In designing the new emergency department, Springs officials studied the kinds of patients it serves. Emergency room patients generally fall into three categories, Cooper said: critical care, non-critical care and fast-track care for people with minor scrapes or minor broken bones, colds, the flu or ear aches.

Fast-track patients use the emergency department the most, Cooper said.

Because they are not critical patients they don’t need a room with all the medical monitoring equipment. To keep rooms available for critical patients, Springs has created areas where fast-track patients can wait for lab results, X-rays or other scans.

Hospital officials hope the changes will reduce the door-to-doc time, which has been about 50 minutes recently.
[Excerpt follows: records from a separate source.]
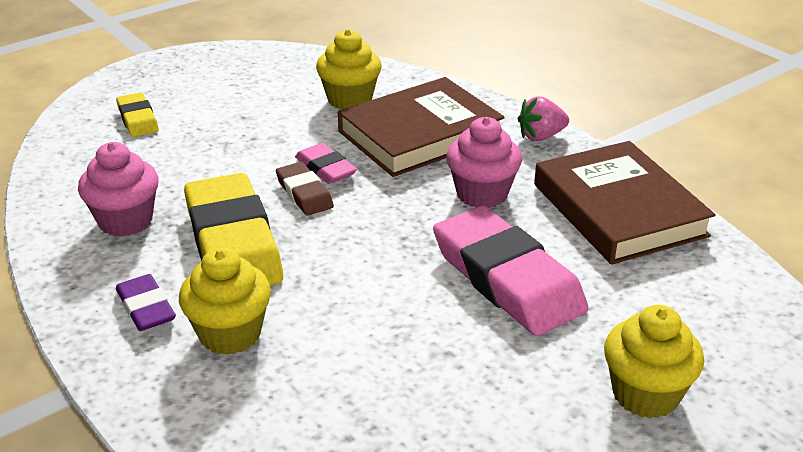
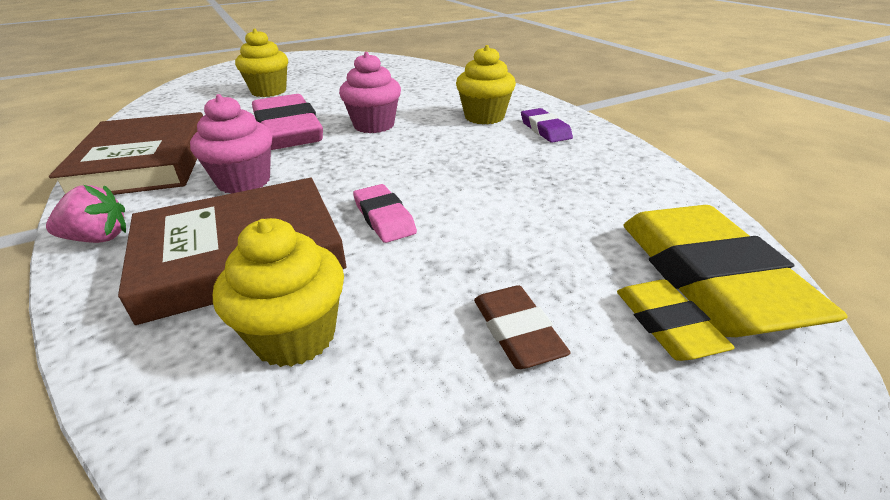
camera: 170 degrees left, 0 degrees up
pink cupcake [78,142,159,237] -> pink cupcake moved to [339,52,401,133]
yellow eraser [184,173,283,285] -> yellow eraser moved to [623,205,847,337]
brown eraser [276,162,334,216] -> brown eraser moved to [474,285,571,369]

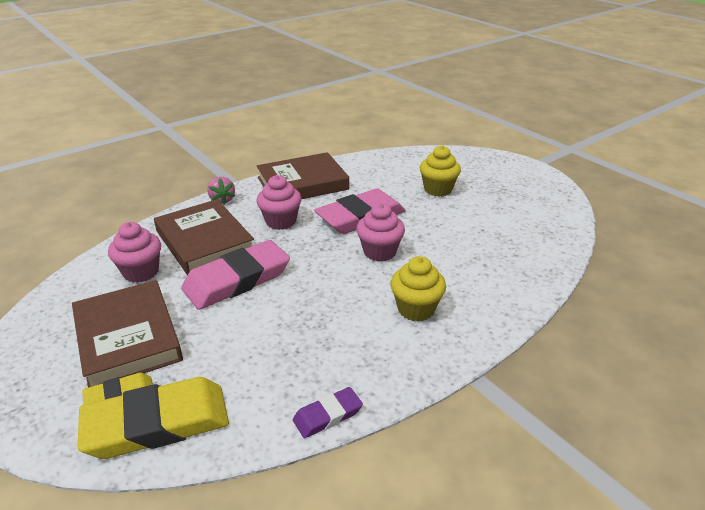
camera: 80 degrees right, 0 degrees up
yellow cupcake [213,218,344,367] -> pink cupcake [108,222,161,283]
pink eraser [353,184,417,243] -> pink eraser [181,240,290,310], size x2.01
brown eraser [474,285,571,369] -> brown book [72,280,183,387]
purple eraser [521,108,573,143] -> purple eraser moved to [293,387,363,438]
It was as low as 40 minutes.

Operations at the emergency department have continued through the renovations, with medical staff and construction workers sometimes working side by side. Construction areas have large fans to control the dust. The medical staff has taken additional precautions to keep the emergency room spaces free of possible infectious diseases.

Renovations are expected to be finished by January.

When renovations are complete, and if patient volumes increase as expected, Springs Memorial will add emergency department staff, Dabney said.

The hospital also recently opened a wound care center in space that was once used as doctors’ offices.

Springs also has reduced the number of beds it is licensed for, dropping 18 beds that were for substance abuse treatment. Springs’ request allowed the beds to be transferred to Rebound Behavioral Health, an inpatient treatment and rehabilitation program in Lancaster for a variety of addictions and behavioral health issues.

The hospital now has 213 licensed beds. Dabney said the average daily occupancy rate for beds is about 80 patients.